▶ [What you have to do]: In the listing below, locate the line that contains "legume: none [743,803,852,885]" and the line that contains "smartphone: none [1126,844,1220,886]". Restate word for word those two lines and every line between them, and nothing else.

BEGIN Supplied material

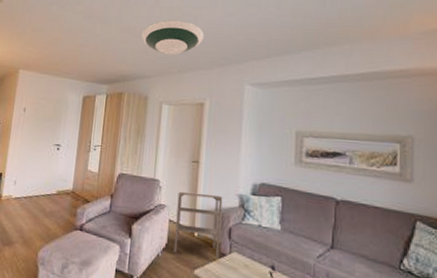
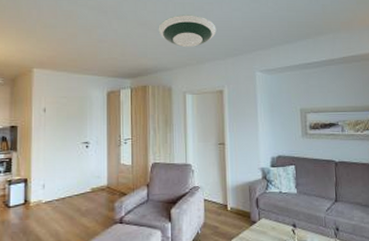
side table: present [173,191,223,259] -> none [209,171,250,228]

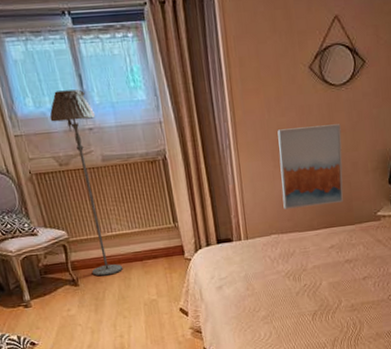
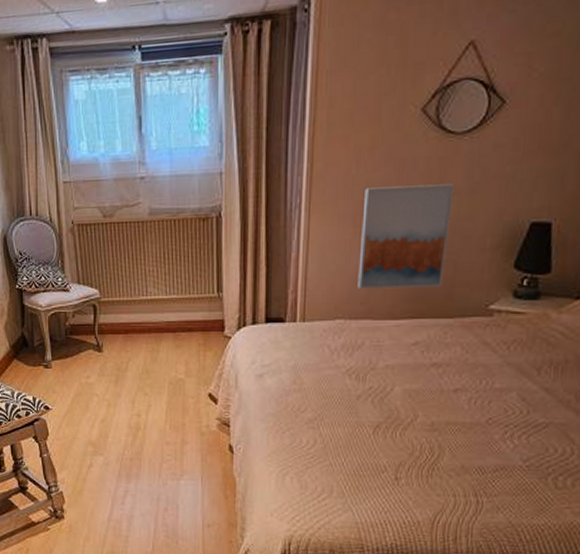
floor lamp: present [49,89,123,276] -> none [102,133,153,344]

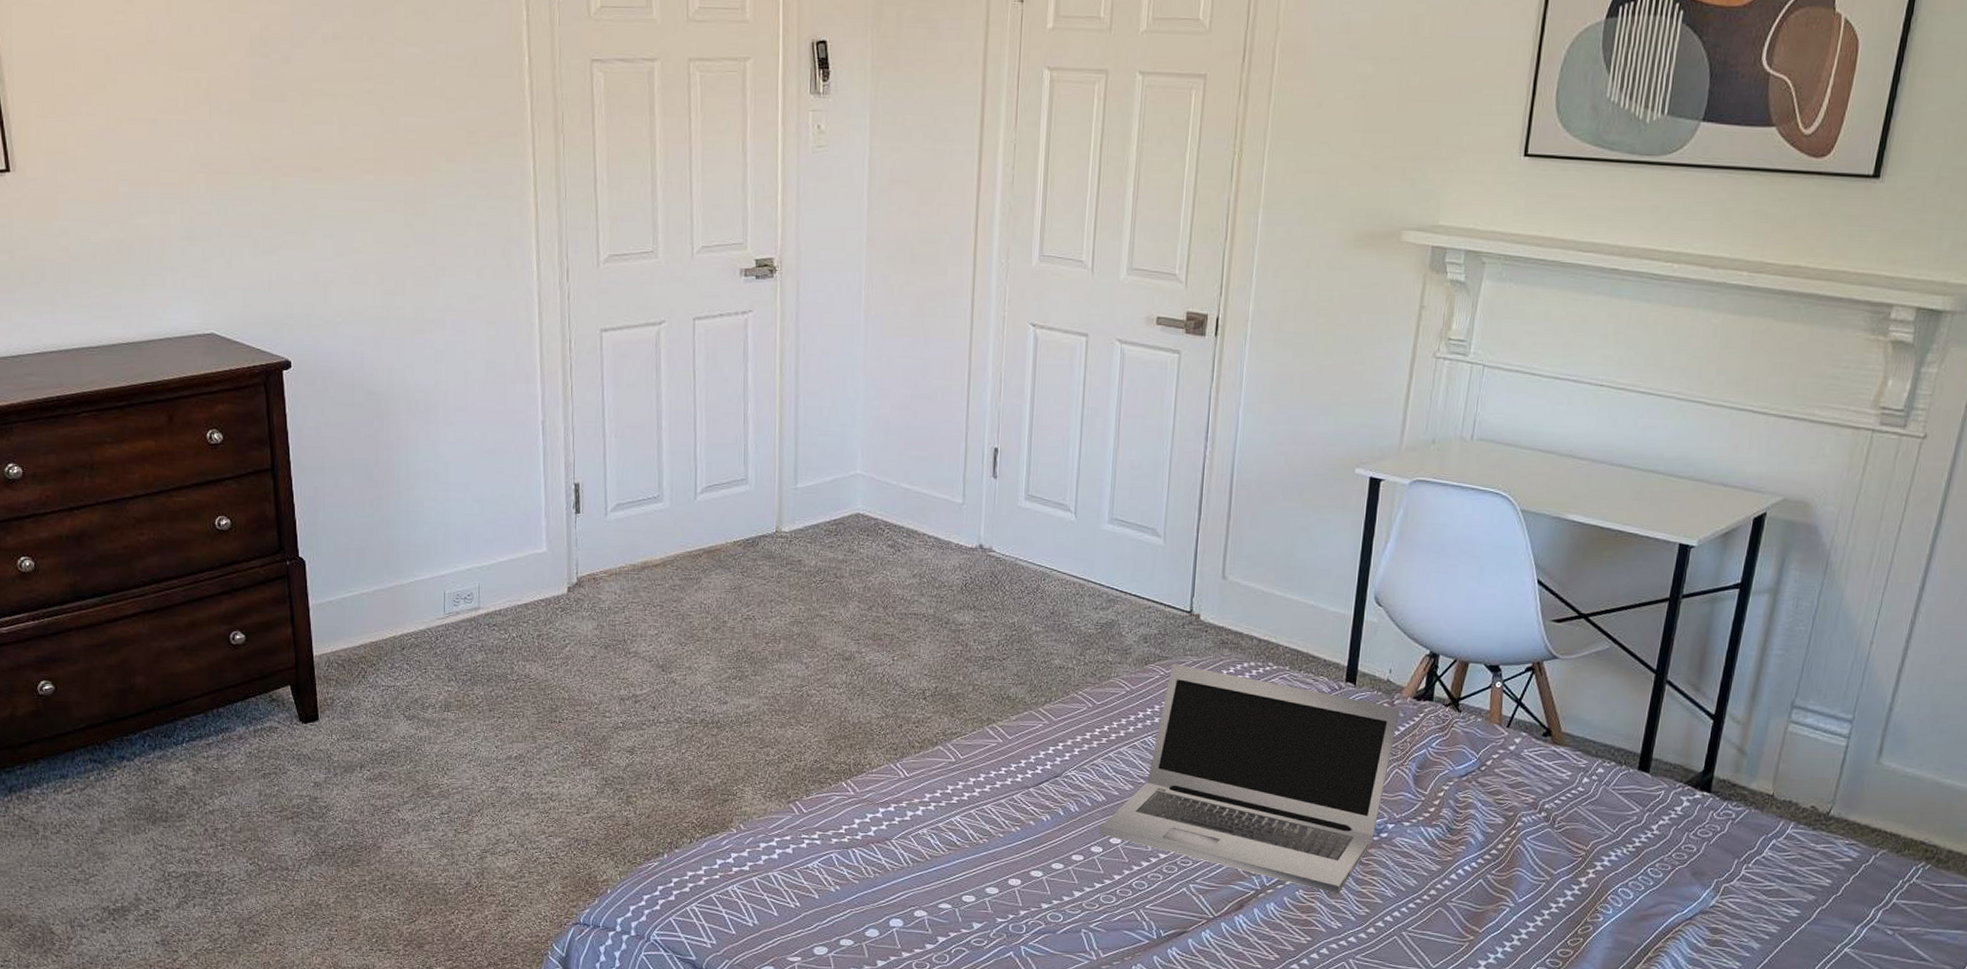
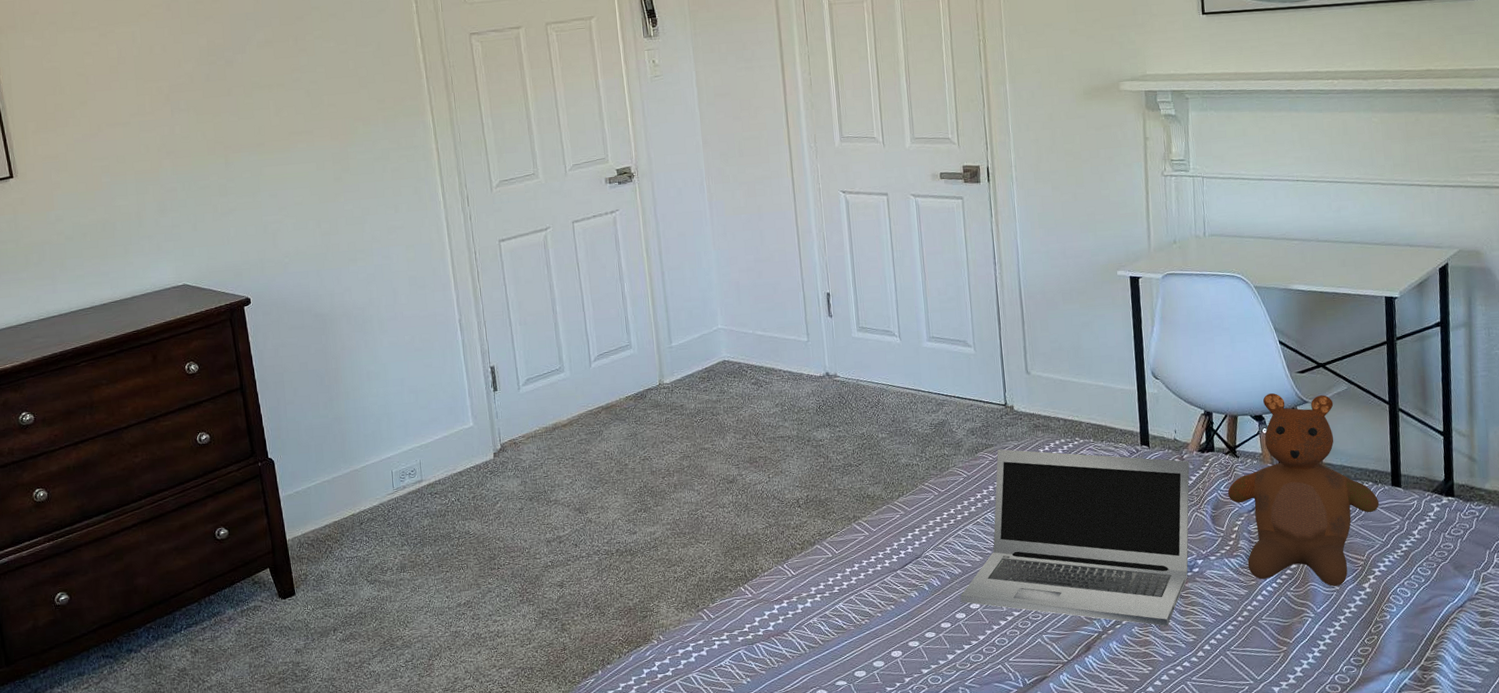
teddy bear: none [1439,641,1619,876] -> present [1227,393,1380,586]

END Supplied material
BEGIN Supplied material

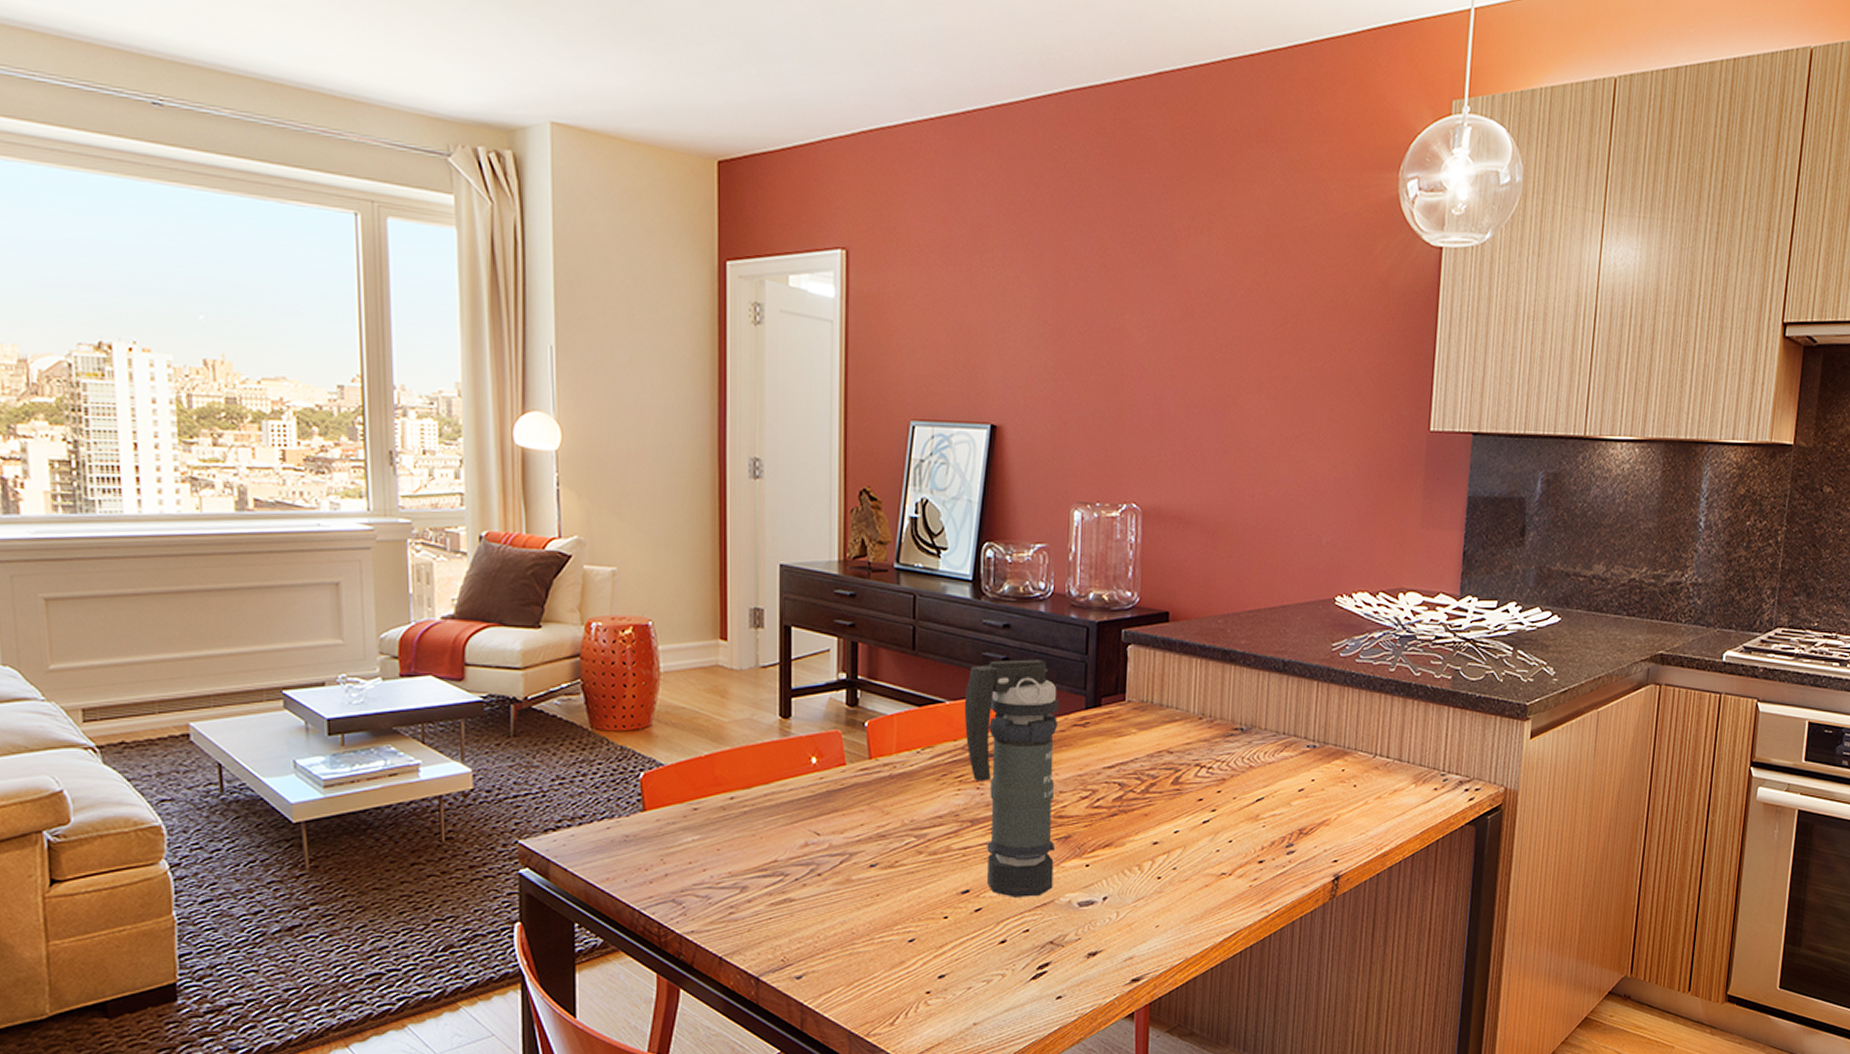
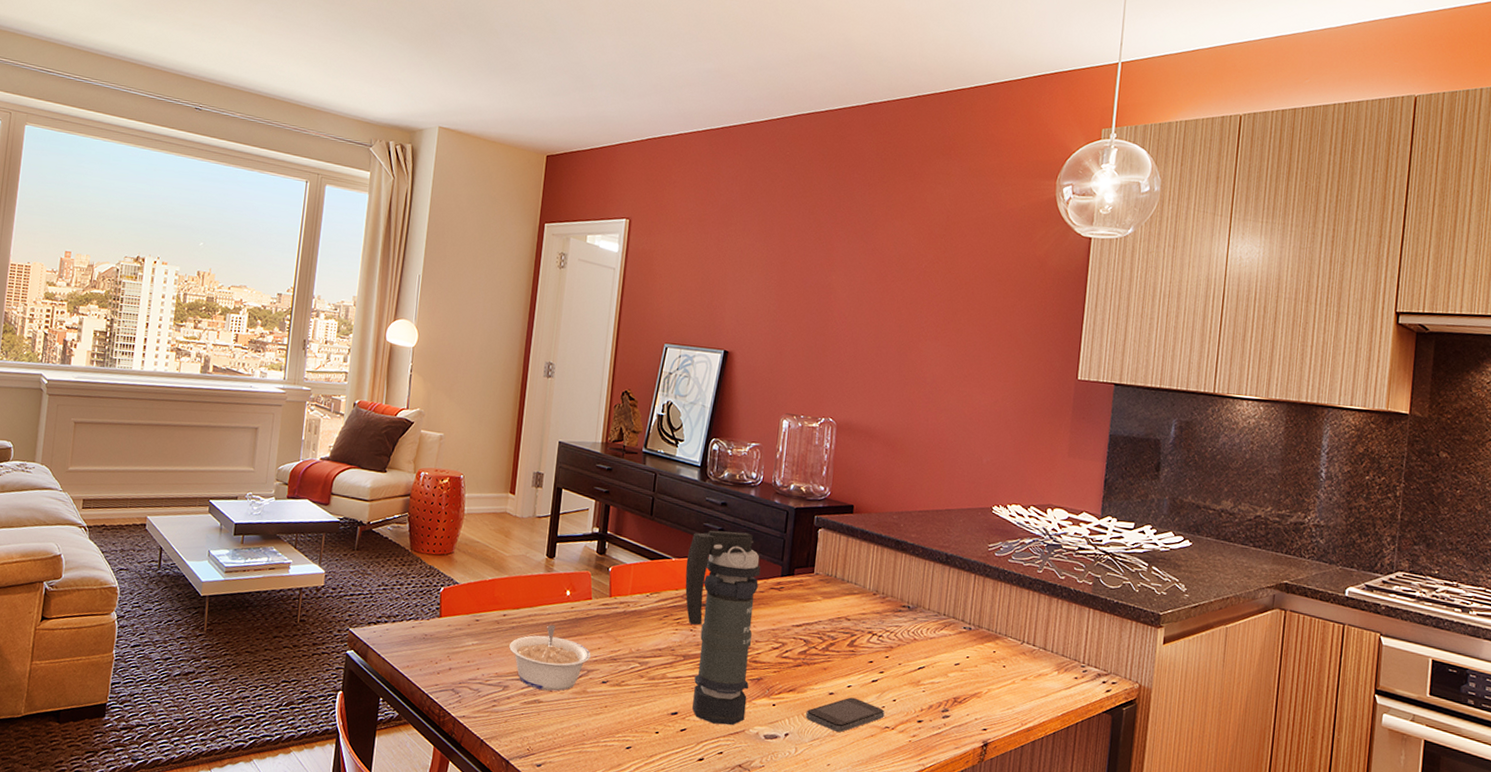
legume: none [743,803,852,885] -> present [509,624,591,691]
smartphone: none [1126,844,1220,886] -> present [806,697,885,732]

END Supplied material

▶ [Response for this exercise]:
legume: none [743,803,852,885] -> present [509,624,591,691]
smartphone: none [1126,844,1220,886] -> present [806,697,885,732]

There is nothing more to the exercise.